Kedua, pada proses informed consent harus dijelaskan kepada calon subjek bahwa uji klinik ini merupakan penelitian first in human dan uji yang sebelumnya dilakukan adalah uji in vitro.
Pada saat pelaksanaan uji klinik, peneliti diminta untuk memastikan jaminan mutu dan keamanan produk uji dengan melakukan pengujian untuk setiap produk yang akan digunakan sesuai dengan spesifikasi produk yang telah ditetapkan, yakni sterilitas, mycoplasma, endotoksin, jumlah sel dan viabilitas dan identifikasi.
Kemudian, peneliti vaksin Nusantara diminta melakukan rekrutmen untuk setiap tiga subjek, dimulai dari konsentrasi Spike
SARS-CoV-2 terkecil (0,1 mcg) tanpa GM-CSF dilanjutkan dengan peningkatan konsentrasi GM-CSF pada konsentrasi Spike SARS-CoV-2 yang sama.
Selanjutnya, dilakukan prosedur yang sama untuk konsentrasi Spike SARS-CoV-2 yang lebih besar.

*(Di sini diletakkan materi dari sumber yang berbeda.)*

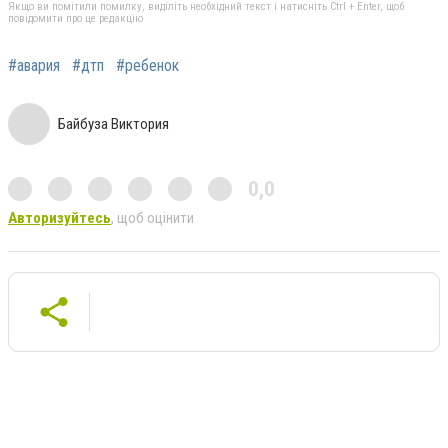
Якщо ви помітили помилку, виділіть необхідний текст і натисніть Ctrl + Enter, щоб
повідомити про це редакцію
#авария
#дтп
#ребенок
Байбуза Виктория
0,0
Авторизуйтесь
, щоб оцінити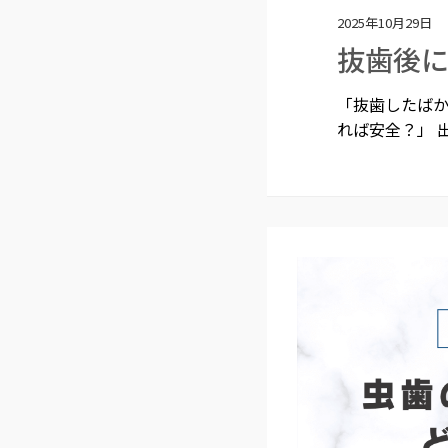
2025年10月29日
抜歯後
「抜歯したば
れば安全？」 出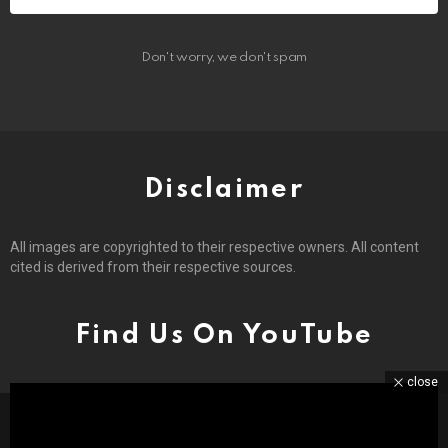
Don't worry, we don't spam
Disclaimer
All images are copyrighted to their respective owners. All content
cited is derived from their respective sources.
Find Us On YouTube
close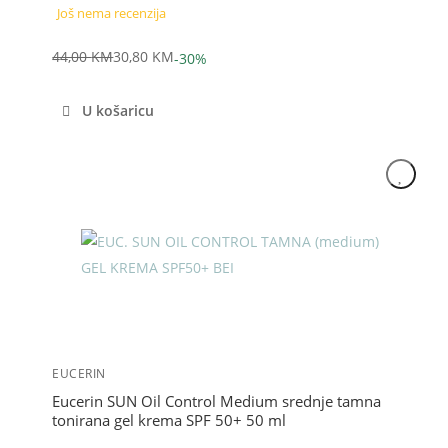
Još nema recenzija
44,00
KM
30,80
KM
-30%
Izvorna
Trenutna
cijena
cijena
U košaricu
bila
je:
je:
30,80 KM.
44,00 KM.
Akcija
EUCERIN
Eucerin SUN Oil Control Medium srednje tamna
tonirana gel krema SPF 50+ 50 ml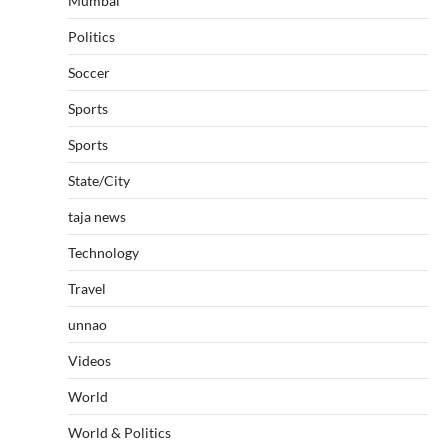
Mumbai
Politics
Soccer
Sports
Sports
State/City
taja news
Technology
Travel
unnao
Videos
World
World & Politics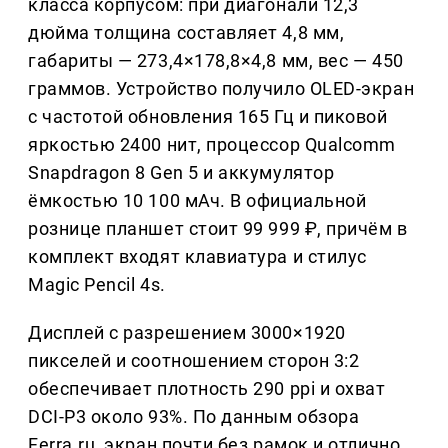
класса корпусом: при диагонали 12,3
дюйма толщина составляет 4,8 мм,
габариты — 273,4×178,8×4,8 мм, вес — 450
граммов. Устройство получило OLED-экран
с частотой обновления 165 Гц и пиковой
яркостью 2400 нит, процессор Qualcomm
Snapdragon 8 Gen 5 и аккумулятор
ёмкостью 10 100 мАч. В официальной
рознице планшет стоит 99 999 ₽, причём в
комплект входят клавиатура и стилус
Magic Pencil 4s.
Дисплей с разрешением 3000×1920
пикселей и соотношением сторон 3:2
обеспечивает плотность 290 ppi и охват
DCI-P3 около 93%. По данным обзора
Ferra.ru, экран почти без рамок и отлично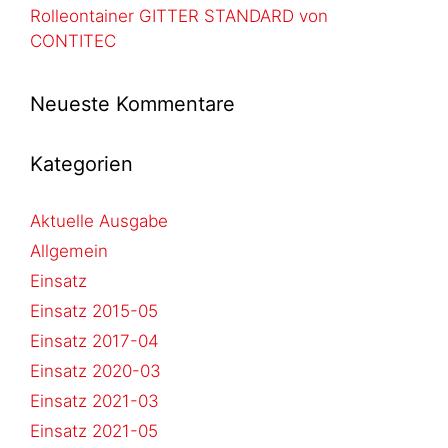
Rolleontainer GITTER STANDARD von
CONTITEC
Neueste Kommentare
Kategorien
Aktuelle Ausgabe
Allgemein
Einsatz
Einsatz 2015-05
Einsatz 2017-04
Einsatz 2020-03
Einsatz 2021-03
Einsatz 2021-05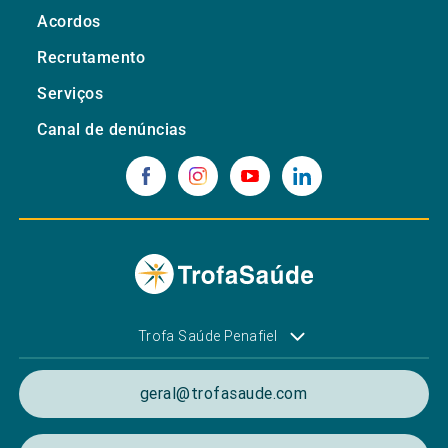
Acordos
Recrutamento
Serviços
Canal de denúncias
Trofa Saúde Penafiel
geral@trofasaude.com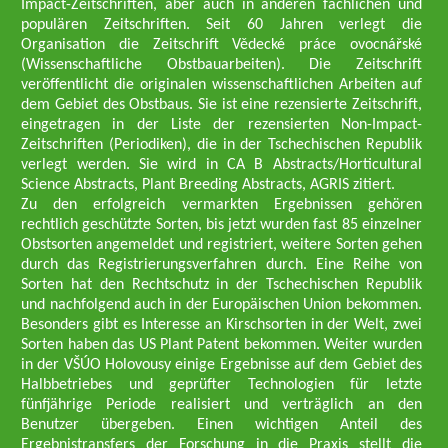
Impact-Zeitschriften, aber auch in anderen fachlichen und
populären Zeitschriften. Seit 60 Jahren verlegt die
Organisation die Zeitschrift Vědecké práce ovocnářské
(Wissenschaftliche Obstbauarbeiten). Die Zeitschrift
veröffentlicht die originalen wissenschaftlichen Arbeiten auf
dem Gebiet des Obstbaus. Sie ist eine rezensierte Zeitschrift,
eingetragen in der Liste der rezensierten Non-Impact-
Zeitschriften (Periodiken), die in der Tschechischen Republik
verlegt werden. Sie wird in CA B Abstracts/Horticultural
Science Abstracts, Plant Breeding Abstracts, AGRIS zitiert.
Zu den erfolgreich vermarkten Ergebnissen gehören
rechtlich geschützte Sorten, bis jetzt wurden fast 85 einzelner
Obstsorten angemeldet und registriert, weitere Sorten gehen
durch das Registrierungsverfahren durch. Eine Reihe von
Sorten hat den Rechtschutz in der Tschechischen Republik
und nachfolgend auch in der Europäischen Union bekommen.
Besonders gibt es Interesse an Kirschsorten in der Welt, zwei
Sorten haben das US Plant Patent bekommen. Weiter wurden
in der VŠÚO Holovousy einige Ergebnisse auf dem Gebiet des
Halbbetriebes und geprüfter Technologien für letzte
fünfjährige Periode realisiert und verträglich an den
Benutzer übergeben. Einen wichtigen Anteil des
Ergebnistransfers der Forschung in die Praxis stellt die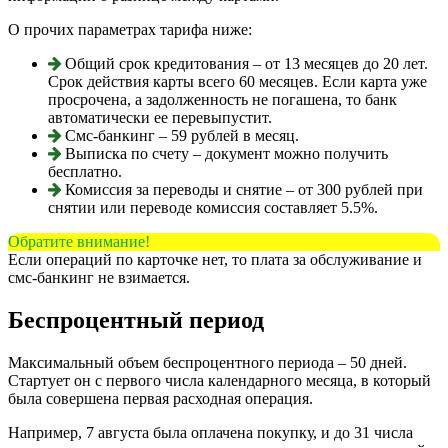
О прочих параметрах тарифа ниже:
Общий срок кредитования – от 13 месяцев до 20 лет.
Срок действия карты всего 60 месяцев. Если карта уже
просрочена, а задолженность не погашена, то банк
автоматически ее перевыпустит.
Смс-банкинг – 59 рублей в месяц.
Выписка по счету – документ можно получить
бесплатно.
Комиссия за переводы и снятие – от 300 рублей при
снятии или переводе комиссия составляет 5.5%.
Обратите внимание!
Если операций по карточке нет, то плата за обслуживание и
смс-банкинг не взимается.
Беспроцентный период
Максимальный объем беспроцентного периода – 50 дней.
Стартует он с первого числа календарного месяца, в который
была совершена первая расходная операция.
Например, 7 августа была оплачена покупку, и до 31 числа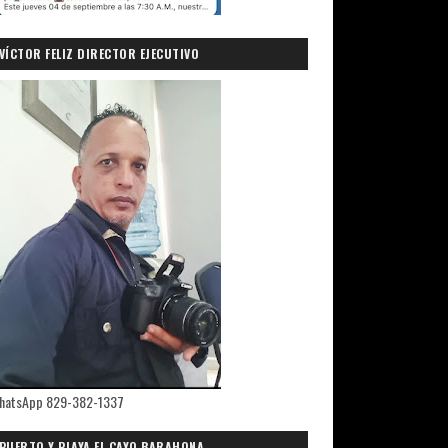
VÍCTOR FELIZ DIRECTOR EJECUTIVO
PRIMICIASDELSUR.COM
hatsApp 829-382-1337
PUERTO Y PLAYA EL CAYO,BARAHONA.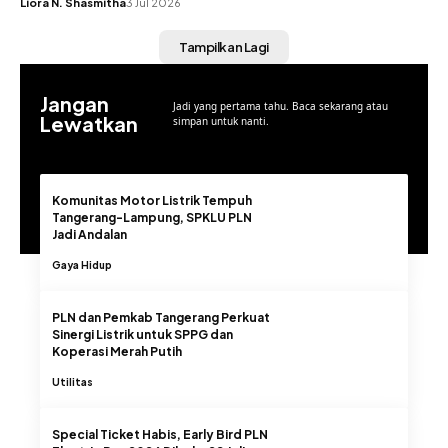
Liora N. Shasmitha
3 Jul 2026
Tampilkan Lagi
Jangan
Jadi yang pertama tahu. Baca sekarang atau
Lewatkan
simpan untuk nanti.
Komunitas Motor Listrik Tempuh
Tangerang-Lampung, SPKLU PLN
Jadi Andalan
Gaya Hidup
PLN dan Pemkab Tangerang Perkuat
Sinergi Listrik untuk SPPG dan
Koperasi Merah Putih
Utilitas
Special Ticket Habis, Early Bird PLN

Setelah itu, peneliti diminta memastikan peran Data Safety Monitoring Board (DSMB) yang berkesinambungan dan inpenden, dengan perhatian khusus untuk melakukan analisis interim untuk setiap 3 subjek yang diinklusi.
Dimulai dari konsentrasi Spike SARS-CoV-2 terkecil (0,1 mcg) tanpa GM-CSF dilanjutkan dengan peningkatan konsentrasi GM-CSF pada konsentrasi Spike SARS-CoV-2 yang sama.
Selanjutnya, dilakukan prosedur yang sama untuk konsentrasi Spike SARS-CoV-2 yang lebih besar.
Adapun, ketentuan pada PPUK tidak dilaksanakan dengan baik oleh peneliti. Hal ini diketahui pada saat inspeksi di mana fasilitas pengolahan belum memenuhi persyaratan CPOB, pelaksanaan uji klinik tidak dilakukan bertahap pada tiga subjek, tidak ada review DSMB untuk pelaksanaan uji klinik fase 1, pengujian mutu tidak dilakukan untuk setiap produk.